2021 KAIF Trophy

Tournament details
- Host country: Austria
- Dates: 5–8 August 2021
- Teams: 6 (from 6 associations)
- Venue: 1 (in 1 host city)

Final positions
- Champions: FFC Turbine Potsdam (1st title)
- Runners-up: Real Madrid

Tournament statistics
- Matches played: 8
- Goals scored: 28 (3.5 per match)
- Top scorer(s): Dina Orschmann (Turbind Potsdam) Rocío Gálvez (Real Madrid) Selina Cerci (Turbine Potsdam) Merle Barth (Turbine Potsdam) (2 goals each)

= 2021 KAIF Trophy =

The 2021 KAIF Trophy was the 1st edition of the KAIF Trophy, is a women's club football tournament organised and hosted by the AFA for the women's clubs of association nations. This edition will held from 5–8 August 2021 in Austria. Sponsored by KAIF Energy.

==Participants==
The following six team's are participating in inaugural tournament.

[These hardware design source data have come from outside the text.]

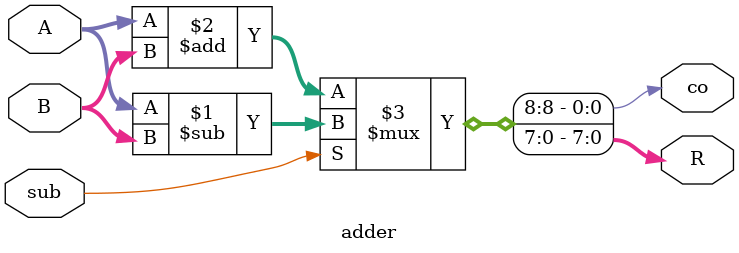
<source format=v>
module adder #(
	parameter WIDTH = 8
) (
	input sub,
	input  [WIDTH-1:0] A,
	input  [WIDTH-1:0] B,
	output [WIDTH-1:0] R,
	output co
);
	assign {co,R} = sub ? A-B : A+B;
endmodule

</source>
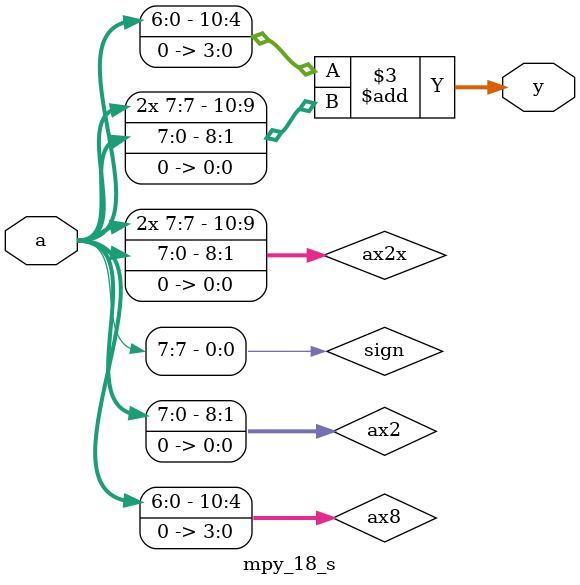
<source format=sv>

module mpy_18_s #(parameter W=8) (
	input logic signed [W-1:0] a,
	output logic signed [W+4-1:0] y
	)
	;
   logic [W+3-1:0] ax8;
   logic [W+1-1:0] ax2;
   logic sign;
   logic [W+3-1:0] ax2x;  // extended to match bitwith of ax8

   assign sign = a[W-1];

   assign ax8 = a << 4;
   assign ax2 = a << 1;
   assign ax2x = {{2{sign}},ax2}; // sign extend
   assign y = ax8 + ax2x;

endmodule: mpy_18_s
</source>
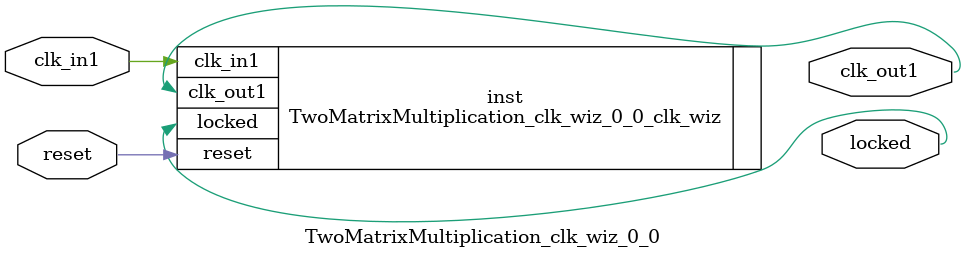
<source format=v>


`timescale 1ps/1ps

(* CORE_GENERATION_INFO = "TwoMatrixMultiplication_clk_wiz_0_0,clk_wiz_v6_0_2_0_0,{component_name=TwoMatrixMultiplication_clk_wiz_0_0,use_phase_alignment=true,use_min_o_jitter=false,use_max_i_jitter=false,use_dyn_phase_shift=false,use_inclk_switchover=false,use_dyn_reconfig=false,enable_axi=0,feedback_source=FDBK_AUTO,PRIMITIVE=MMCM,num_out_clk=1,clkin1_period=10.000,clkin2_period=10.000,use_power_down=false,use_reset=true,use_locked=true,use_inclk_stopped=false,feedback_type=SINGLE,CLOCK_MGR_TYPE=NA,manual_override=false}" *)

module TwoMatrixMultiplication_clk_wiz_0_0 
 (
  // Clock out ports
  output        clk_out1,
  // Status and control signals
  input         reset,
  output        locked,
 // Clock in ports
  input         clk_in1
 );

  TwoMatrixMultiplication_clk_wiz_0_0_clk_wiz inst
  (
  // Clock out ports  
  .clk_out1(clk_out1),
  // Status and control signals               
  .reset(reset), 
  .locked(locked),
 // Clock in ports
  .clk_in1(clk_in1)
  );

endmodule

</source>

| Team | Appearances | Previous best performance |
|---|---|---|
| AC Sparta Praha | 1st | n/a |
| FC Wacker Innsbruck | 1st | n/a |
| FFC Turbine Potsdam | 1st | n/a |
| Real Madrid | 1st | n/a |
| S.L Benfica | 1st | n/a |
| Austria Wien | 1st | n/a äh |

==Venue==

All matches are played at Donawitz Stadium located in Leoben, Austria.

| Leoben | Leoben |
Donawitz Stadium
Capacity: 6,000

==Draw==
The draw of the tournament was held on 27 July 2021 at Leoben, Austria. The six participants will contest in round Robin league for the trophy.

==Group stage==

| Tie-breaking criteria for group play |
|---|
| The ranking of teams in each group was based on the following criteria: Number of points obtained in games between the teams involved; Goal difference in games between the teams involved; Goals scored in games between the teams involved; Away goals scored in games between the teams involved; Goal difference in all games; Goals scored in all games; Drawing of lots; |

Key to colour in group tables
|  | The top finisher from group will qualify for the Final |

5 August 2021
Austria Wien 0-6 Turbine Potsdam
  Turbine Potsdam: D. Orschmann 9', 62', S. Cerci 11', M. Platter 13', M. Barth 64', A. Gerhardt 64'
5 August 2021
Real Madrid 3-0 AC Sparta Praha
  Real Madrid: M. Cardona 21', K. Robles 37', R. Gálvez 45'
----
6 August 2021
SL Benfica 0-2 Turbine Potsdam
  Turbine Potsdam: M. Kössler 14', N. Ehegötz 69'
6 August 2021
Real Madrid 3-0 FC FC Wacker Innsbruck
  Real Madrid: R. Gálvez 83', O. Carmona 88' (pen.), L. Navarro 90'
----
7 August 2021
AC Sparta Praha 5-0 FC Wacker Innsbruck
7 August 2021
Austria Wien 0-3 SL Benfica

| Pos | Team | Pld | W | D | L | GF | GA | GD | Pts | Qualification |
| 1 | FFC Turbine Potsdam | 2 | 2 | 0 | 0 | 8 | 0 | +8 | 6 | Final |
| 2 | Real Madrid | 2 | 2 | 0 | 0 | 6 | 0 | +6 | 6 |
| 3 | SL Benfica | 2 | 1 | 0 | 1 | 3 | 2 | +1 | 3 | Third place match |
| 4 | AC Sparta Praha | 2 | 1 | 0 | 1 | 5 | 3 | +2 | 3 |
| 5 | FC Wacker Innsbruck | 2 | 0 | 0 | 2 | 0 | 5 | −5 | 0 |  |
| 6 | Austria Wien (H) | 2 | 0 | 0 | 2 | 0 | 9 | −9 | 0 |

==Third place match==
8 August 2021
AC Sparta Praha 1-2 SL Benfica

==Final==
8 August 2021
Turbine Potsdam 3-0 Real Madrid
  Turbine Potsdam: S. Cerci 42', K. Holmgaard 50', M. Barth 79' (pen.)